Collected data
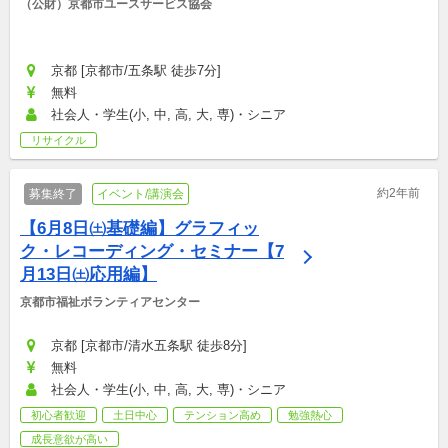
（公財）京都市ユースサービス協会
京都 [京都市/五条駅 徒歩7分]
無料
社会人・学生(小, 中, 高, 大, 専)・シニア
リサイクル
約2年前
募集終了
イベント/講演会
【6月8日㈯基礎編】グラフィッ
ク・レコーディング・セミナー【7
月13日㈯応用編】
京都市福祉ボランティアセンター
京都 [京都市/清水五条駅 徒歩8分]
無料
社会人・学生(小, 中, 高, 大, 専)・シニア
初心者歓迎
土日中心
テンション高め
勉強熱心
成長意欲が高い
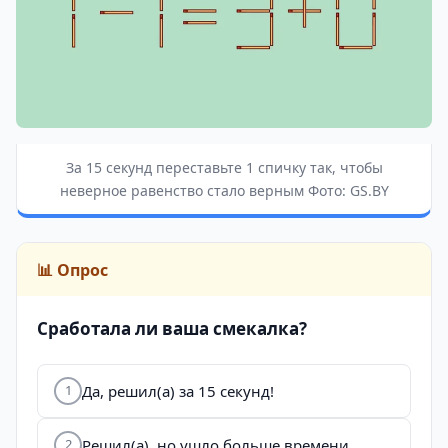
За 15 секунд переставьте 1 спичку так, чтобы
неверное равенство стало верным Фото: GS.BY
📊 Опрос
Сработала ли ваша смекалка?
Да, решил(а) за 15 секунд!
1
Решил(а), но ушло больше времени.
2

_About this exercise:_ Retype every line of text from the data above without changing anything, and omit the pictures.

_Answer to the exercise:_
（公財）京都市ユースサービス協会
京都 [京都市/五条駅 徒歩7分]
無料
社会人・学生(小, 中, 高, 大, 専)・シニア
リサイクル
約2年前
募集終了
イベント/講演会
【6月8日㈯基礎編】グラフィッ
ク・レコーディング・セミナー【7
月13日㈯応用編】
京都市福祉ボランティアセンター
京都 [京都市/清水五条駅 徒歩8分]
無料
社会人・学生(小, 中, 高, 大, 専)・シニア
初心者歓迎
土日中心
テンション高め
勉強熱心
成長意欲が高い
За 15 секунд переставьте 1 спичку так, чтобы
неверное равенство стало верным Фото: GS.BY
📊 Опрос
Сработала ли ваша смекалка?
Да, решил(а) за 15 секунд!
1
Решил(а), но ушло больше времени.
2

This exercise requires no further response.